TL’DR: Learning to predict how an object or scene will move in a future frame requires knowledge (implicit at least) of the objects that make up the scene and how they are allowed to move, and thus confers advantages in decoding latent parameters that give rise to an object’s appearance, which in turn can improve recognition performance. Hence, prediction can serve as a powerful unsupervised learning signal. Experiments using car-mounted camera videos demonstrates the network learns to predict both the movement of the camera and of objects, as well as decoding of the current steering angle through its learned representations.

Model

Just as most modern networks, the proposed model boils down to a hierarchical stack of basic modules that learns progressively more abstract representations. However, instead of passing along to the next layer the features generated by the current layer’s input, it forwards the error between what it predicted the features would be and what they really were.

The basic general schematic can be seen on the left of the figure bellow and is agnostic from implementation specific frameworks (i.e., deep learning and end-to-end SGD training). Such architecture is rooted on the original work of Rao and Ballard, Predictive coding in the visual cortex [2], but constructed from the modern viewpoint of deep nets.

Building blocks of the basic module that composes a layer of the model:

Representation R: recurrent memory that stores information about the world and gets updated by the prediction error and the upper layer representation. The authors implement it through convLSTM (Convolutional Long Short-Term Memory) [3] units, but other memories could be used;
Prediction Â: what the representation unit R expects to see at the next time step. Implementation-wise, it is simply the output of a single convolution stack (+ReLU) on the hidden convLSTM state;
Target A: this one is pretty self-explanatory, it’s what the unit R should try to output. Similarly to Â, it consists of a single conv stack on the layer’s input, but with an additional max pooling to shrink size and increase invariance of the model;
Error E: pointwise difference between the target A and the prediction Â, which is forwarded as input to the next layer. Error is further separated into its positive and negative components, which according to [1] represents that those values are coded by different neurons in the cortex (e.g., on-center, off-surround and off-center, on-surround V1 neurons).

Architecture Schematic — On the left, the proposed general framework-agnostic architecture and on the right, the deep learning implementation studied.

SOURCE INFORMATION:
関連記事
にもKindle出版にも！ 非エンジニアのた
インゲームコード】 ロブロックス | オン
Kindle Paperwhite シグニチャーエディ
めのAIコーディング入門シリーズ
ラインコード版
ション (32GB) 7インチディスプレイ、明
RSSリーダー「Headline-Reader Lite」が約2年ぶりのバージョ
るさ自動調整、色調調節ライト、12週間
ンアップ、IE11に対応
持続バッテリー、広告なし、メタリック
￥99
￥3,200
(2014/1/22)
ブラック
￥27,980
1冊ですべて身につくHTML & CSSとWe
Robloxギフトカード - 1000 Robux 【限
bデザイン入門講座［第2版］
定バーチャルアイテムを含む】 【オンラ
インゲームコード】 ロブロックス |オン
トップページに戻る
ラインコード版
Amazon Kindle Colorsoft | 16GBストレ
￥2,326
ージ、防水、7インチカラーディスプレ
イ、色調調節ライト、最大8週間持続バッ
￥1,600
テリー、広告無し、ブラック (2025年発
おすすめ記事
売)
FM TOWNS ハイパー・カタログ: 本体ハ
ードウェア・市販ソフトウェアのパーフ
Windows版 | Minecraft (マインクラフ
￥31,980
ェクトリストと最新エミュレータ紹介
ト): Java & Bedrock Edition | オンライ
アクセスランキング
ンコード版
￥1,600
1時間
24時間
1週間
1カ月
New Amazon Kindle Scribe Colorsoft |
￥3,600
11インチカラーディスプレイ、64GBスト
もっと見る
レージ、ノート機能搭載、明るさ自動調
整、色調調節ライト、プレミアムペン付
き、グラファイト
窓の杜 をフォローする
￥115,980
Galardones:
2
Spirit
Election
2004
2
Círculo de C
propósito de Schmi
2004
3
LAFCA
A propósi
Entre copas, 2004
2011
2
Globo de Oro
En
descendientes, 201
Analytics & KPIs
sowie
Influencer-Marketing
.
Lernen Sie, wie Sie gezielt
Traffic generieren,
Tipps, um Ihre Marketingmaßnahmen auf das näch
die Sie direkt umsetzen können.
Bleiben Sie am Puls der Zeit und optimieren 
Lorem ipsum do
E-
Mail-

PARTS OF THE EXERCISE:
**A.** In the predictive coding passage, what units do the authors use to implement the representation R?
**B.** Repeat the predictive coding passage word for word, beginning at the words that have "The basic general" and stopping after "of deep nets.".

TASK SOLUTIONS:
**A.** convLSTM (Convolutional Long Short-Term Memory) units

**B.**
The basic general schematic can be seen on the left of the figure bellow and is agnostic from implementation specific frameworks (i.e., deep learning and end-to-end SGD training). Such architecture is rooted on the original work of Rao and Ballard, Predictive coding in the visual cortex [2], but constructed from the modern viewpoint of deep nets.